Posts Tagged ‘Dark Forest’

I honestly feel halfway guilty about including a film shot only about a six-or seven-hour drive from my own house as part of my occasional “International Weirdness” series here on this site, but when you live in Minneapolis and the flick in question was made in Winnipeg, well — that’s how it goes, I guess. There isn’t much geographic distance between our towns, but there is that US/Canada border.

Winnipeg’s independent film scene has been fairly robust in recent years, as most know — comparisons to the 1990s “Toronto New Wave” have abounded — but our northern neighbors like their genre stuff, too, and 2015’s Dark Forest, brainchild of writer/director Roger Boyer, seeks to do something a little different with the classic “slasher” premise, namely : deconstruct it and turn it on its head at the same time. How best to do this? Well, how about by making it plain as day that’s what you’re up to from the outset?

The identity of the killer is never in question here, nor is a hockey or Halloween mask necessary — Peter, our villain du jour, is the kind of psycho we know all too well : a domestic abuser, and his “motivation” is equally “ripped from the headlines,” in that he’s pissed off about his girlfriend, Emily (played by Laurel McArthur) splitting for a weekend of camping in the woods with her girlfriends Michelle (Veronica Ternopolski), Jolene (Weronika Sokalska), and Francine (Jalin Desloges) and not inviting his deranged ass along. In fact, he’s so mad about the whole thing (as well as wise to the obvious fact that some kind of “intervention” will probably be taking place) that he’s gonna head out to the (dark) forest to find them and kill anyone and everyone who gets in his way — before doing in the ladies, of course.

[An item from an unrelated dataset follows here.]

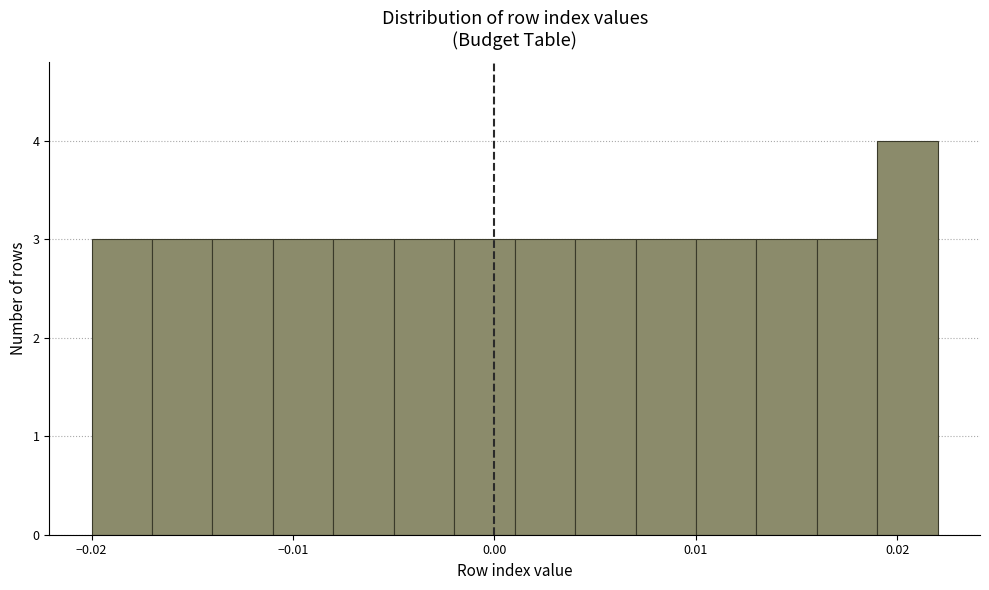

Around what value on the x-axis is the tallest bar? Give the approximate position of its centre, as read against the axis.

0.021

Yeah, as you’ve probably guessed, the ’80s influences are apparent here, even beyond the basic “teens in the woods” set-up —we’ve got a “hot” car, “hot” girls, a nerd, even a synth-music score. But Boyer, despite having (obviously, if we’re being honest) very little money to work with finds a way to mix the old and the new by ditching the “damsels in distress” paradigm in favor of the  modern “strong female protagonists” we are, thankfully, becoming more accustomed to. So we’re not looking at anything entirely original by any means, but we’re not strictly mired in yet another “throwback,” either. That, my friends, is what I call a relief.

The film — which, incidentally and before I forget, is available free for streaming to Amazon Prime members and has also been released on Blu-ray and DVD —has its flaws, to be sure, but all the principal players are at the very least competent, and Scullard positively relishes his chance to ham it up as a homicidal maniac, while giving his performance just enough “real world” gravitas to avoid becoming a caricature. The supporting cast doesn’t necessarily fare as well, largely being as unprofessional as, let’s face it, we should expect from a bare-bones production such as this, but even there, the occasional standout — such as Genevieve DeGraves as Kim — punches above their weight class and manages to make a solid impression.

Now, I do recall saying something about Scullard also turning the classic “slasher” formula on its head, as well, but we won’t give away too much about that. Suffice to say these ladies are no shrinking violets and that leads to some — interesting things happening. Which is a pretty fair summation of Dark Forest on the whole, come to think of it : yes, you’ve seen most of what’s on offer here done before, and you’ve seen it done better, but it’s ambitious enough to want to at least do them differently, and it’s well-executed enough to get more than it probably should out of what it has to work with.